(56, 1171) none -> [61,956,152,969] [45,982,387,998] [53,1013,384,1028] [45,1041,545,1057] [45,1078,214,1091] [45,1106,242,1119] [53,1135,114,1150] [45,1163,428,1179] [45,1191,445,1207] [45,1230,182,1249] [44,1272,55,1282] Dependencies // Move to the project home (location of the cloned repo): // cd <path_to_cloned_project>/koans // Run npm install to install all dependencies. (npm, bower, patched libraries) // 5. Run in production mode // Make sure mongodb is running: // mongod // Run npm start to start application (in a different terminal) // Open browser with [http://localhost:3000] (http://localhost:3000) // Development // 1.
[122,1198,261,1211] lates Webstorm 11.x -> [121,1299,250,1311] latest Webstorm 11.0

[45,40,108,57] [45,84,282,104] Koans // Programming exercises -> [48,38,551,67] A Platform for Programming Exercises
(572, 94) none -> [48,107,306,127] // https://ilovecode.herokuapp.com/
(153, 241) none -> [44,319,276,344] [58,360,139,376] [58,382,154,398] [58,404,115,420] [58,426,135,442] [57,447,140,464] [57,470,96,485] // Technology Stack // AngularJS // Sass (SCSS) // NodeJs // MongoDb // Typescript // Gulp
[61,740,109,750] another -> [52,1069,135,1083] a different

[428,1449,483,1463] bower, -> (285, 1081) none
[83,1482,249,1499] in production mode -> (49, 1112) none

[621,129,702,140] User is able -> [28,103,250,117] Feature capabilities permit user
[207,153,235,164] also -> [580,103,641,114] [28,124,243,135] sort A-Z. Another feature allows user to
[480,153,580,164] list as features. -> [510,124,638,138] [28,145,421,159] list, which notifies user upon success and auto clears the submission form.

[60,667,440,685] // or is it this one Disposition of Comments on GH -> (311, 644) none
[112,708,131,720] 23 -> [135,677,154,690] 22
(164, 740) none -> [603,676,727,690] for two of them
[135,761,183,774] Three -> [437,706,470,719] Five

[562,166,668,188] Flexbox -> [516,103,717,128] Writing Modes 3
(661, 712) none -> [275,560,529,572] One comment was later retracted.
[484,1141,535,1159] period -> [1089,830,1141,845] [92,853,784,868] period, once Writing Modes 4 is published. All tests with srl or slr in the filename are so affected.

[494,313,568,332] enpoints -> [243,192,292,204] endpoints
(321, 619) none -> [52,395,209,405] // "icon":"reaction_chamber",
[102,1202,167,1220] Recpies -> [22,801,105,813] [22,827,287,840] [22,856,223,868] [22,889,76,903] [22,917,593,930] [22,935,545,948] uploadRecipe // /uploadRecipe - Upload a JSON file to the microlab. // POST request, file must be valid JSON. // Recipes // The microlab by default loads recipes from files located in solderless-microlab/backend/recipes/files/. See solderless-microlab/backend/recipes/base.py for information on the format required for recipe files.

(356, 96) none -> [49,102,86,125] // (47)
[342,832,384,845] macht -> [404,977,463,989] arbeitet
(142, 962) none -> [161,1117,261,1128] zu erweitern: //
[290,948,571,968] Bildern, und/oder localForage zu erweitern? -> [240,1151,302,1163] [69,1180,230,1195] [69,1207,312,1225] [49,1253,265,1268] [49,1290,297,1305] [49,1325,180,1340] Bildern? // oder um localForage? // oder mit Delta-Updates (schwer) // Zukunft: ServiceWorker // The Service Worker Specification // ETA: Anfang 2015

# [BRIEF]
The listing above is to be transcribed exactly. Include every line.

# [OUTPUT OF THE EXERCISE]
(56, 1171) none -> [61,956,152,969] [45,982,387,998] [53,1013,384,1028] [45,1041,545,1057] [45,1078,214,1091] [45,1106,242,1119] [53,1135,114,1150] [45,1163,428,1179] [45,1191,445,1207] [45,1230,182,1249] [44,1272,55,1282] Dependencies // Move to the project home (location of the cloned repo): // cd <path_to_cloned_project>/koans // Run npm install to install all dependencies. (npm, bower, patched libraries) // 5. Run in production mode // Make sure mongodb is running: // mongod // Run npm start to start application (in a different terminal) // Open browser with [http://localhost:3000] (http://localhost:3000) // Development // 1.
[122,1198,261,1211] lates Webstorm 11.x -> [121,1299,250,1311] latest Webstorm 11.0

[45,40,108,57] [45,84,282,104] Koans // Programming exercises -> [48,38,551,67] A Platform for Programming Exercises
(572, 94) none -> [48,107,306,127] // https://ilovecode.herokuapp.com/
(153, 241) none -> [44,319,276,344] [58,360,139,376] [58,382,154,398] [58,404,115,420] [58,426,135,442] [57,447,140,464] [57,470,96,485] // Technology Stack // AngularJS // Sass (SCSS) // NodeJs // MongoDb // Typescript // Gulp
[61,740,109,750] another -> [52,1069,135,1083] a different

[428,1449,483,1463] bower, -> (285, 1081) none
[83,1482,249,1499] in production mode -> (49, 1112) none

[621,129,702,140] User is able -> [28,103,250,117] Feature capabilities permit user
[207,153,235,164] also -> [580,103,641,114] [28,124,243,135] sort A-Z. Another feature allows user to
[480,153,580,164] list as features. -> [510,124,638,138] [28,145,421,159] list, which notifies user upon success and auto clears the submission form.

[60,667,440,685] // or is it this one Disposition of Comments on GH -> (311, 644) none
[112,708,131,720] 23 -> [135,677,154,690] 22
(164, 740) none -> [603,676,727,690] for two of them
[135,761,183,774] Three -> [437,706,470,719] Five

[562,166,668,188] Flexbox -> [516,103,717,128] Writing Modes 3
(661, 712) none -> [275,560,529,572] One comment was later retracted.
[484,1141,535,1159] period -> [1089,830,1141,845] [92,853,784,868] period, once Writing Modes 4 is published. All tests with srl or slr in the filename are so affected.

[494,313,568,332] enpoints -> [243,192,292,204] endpoints
(321, 619) none -> [52,395,209,405] // "icon":"reaction_chamber",
[102,1202,167,1220] Recpies -> [22,801,105,813] [22,827,287,840] [22,856,223,868] [22,889,76,903] [22,917,593,930] [22,935,545,948] uploadRecipe // /uploadRecipe - Upload a JSON file to the microlab. // POST request, file must be valid JSON. // Recipes // The microlab by default loads recipes from files located in solderless-microlab/backend/recipes/files/. See solderless-microlab/backend/recipes/base.py for information on the format required for recipe files.

(356, 96) none -> [49,102,86,125] // (47)
[342,832,384,845] macht -> [404,977,463,989] arbeitet
(142, 962) none -> [161,1117,261,1128] zu erweitern: //
[290,948,571,968] Bildern, und/oder localForage zu erweitern? -> [240,1151,302,1163] [69,1180,230,1195] [69,1207,312,1225] [49,1253,265,1268] [49,1290,297,1305] [49,1325,180,1340] Bildern? // oder um localForage? // oder mit Delta-Updates (schwer) // Zukunft: ServiceWorker // The Service Worker Specification // ETA: Anfang 2015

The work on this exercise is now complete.